• DIRECTIVE: Output the lines below as a JSON list of strings, one string per line, with no blank lines and no pictures.

------------------------------------

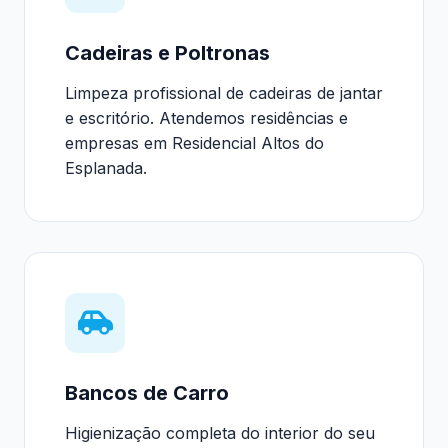
Cadeiras e Poltronas
Limpeza profissional de cadeiras de jantar
e escritório. Atendemos residências e
empresas em Residencial Altos do
Esplanada.
Bancos de Carro
Higienização completa do interior do seu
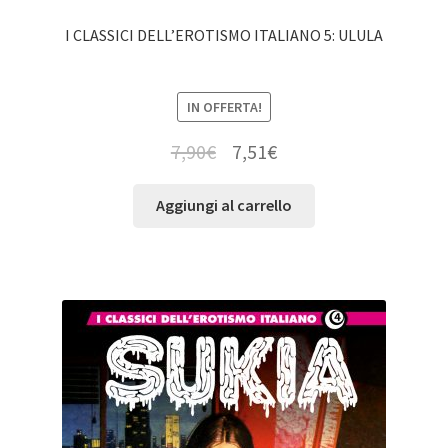
I CLASSICI DELL’EROTISMO ITALIANO 5: ULULA
IN OFFERTA!
7,90
€
7,51
€
Aggiungi al carrello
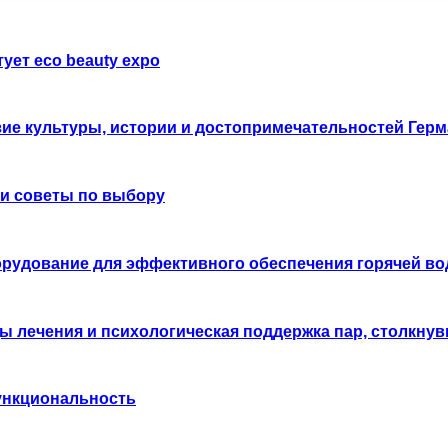
ует eco beauty expo
ие культуры, истории и достопримечательностей Гер
 и советы по выбору
борудование для эффективного обеспечения горячей в
ы лечения и психологическая поддержка пар, столкну
функциональность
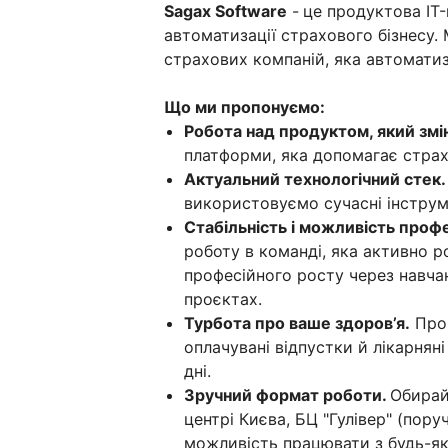
Sagax Software
-
це продуктова IT-
автоматизації страхового бізнесу
страхових компаній, яка автоматизу
Що ми пропонуємо:
Робота над продуктом, який змі
платформи, яка допомагає страх
Актуальний технологічний стек.
використовуємо сучасні інструм
Стабільність і можливість проф
роботу в команді, яка активно р
професійного росту через навчан
проєктах.
Турбота про ваше здоров’я.
Прог
оплачувані відпустки й лікарнян
дні.
Зручний формат роботи.
Обирай
центрі Києва, БЦ "Гулівер" (пору
можливість працювати з будь-як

------------------------------------

• EXPECTED ANSWER:
[
  "Cadeiras e Poltronas",
  "Limpeza profissional de cadeiras de jantar",
  "e escritório. Atendemos residências e",
  "empresas em Residencial Altos do",
  "Esplanada.",
  "Bancos de Carro",
  "Higienização completa do interior do seu",
  "I CLASSICI DELL’EROTISMO ITALIANO 5: ULULA",
  "IN OFFERTA!",
  "7,90",
  "€",
  "7,51",
  "€",
  "Aggiungi al carrello",
  "ует eco beauty expo",
  "ие культуры, истории и достопримечательностей Гер",
  " и советы по выбору",
  "борудование для эффективного обеспечения горячей в",
  "ы лечения и психологическая поддержка пар, столкну",
  "функциональность",
  "Sagax Software",
  "-",
  "це продуктова IT-",
  "автоматизації страхового бізнесу",
  "страхових компаній, яка автоматизу",
  "Що ми пропонуємо:",
  "Робота над продуктом, який змі",
  "платформи, яка допомагає страх",
  "Актуальний технологічний стек.",
  "використовуємо сучасні інструм",
  "Стабільність і можливість проф",
  "роботу в команді, яка активно р",
  "професійного росту через навчан",
  "проєктах.",
  "Турбота про ваше здоров’я.",
  "Прог",
  "оплачувані відпустки й лікарнян",
  "дні.",
  "Зручний формат роботи.",
  "Обирай",
  "центрі Києва, БЦ \"Гулівер\" (пору",
  "можливість працювати з будь-як"
]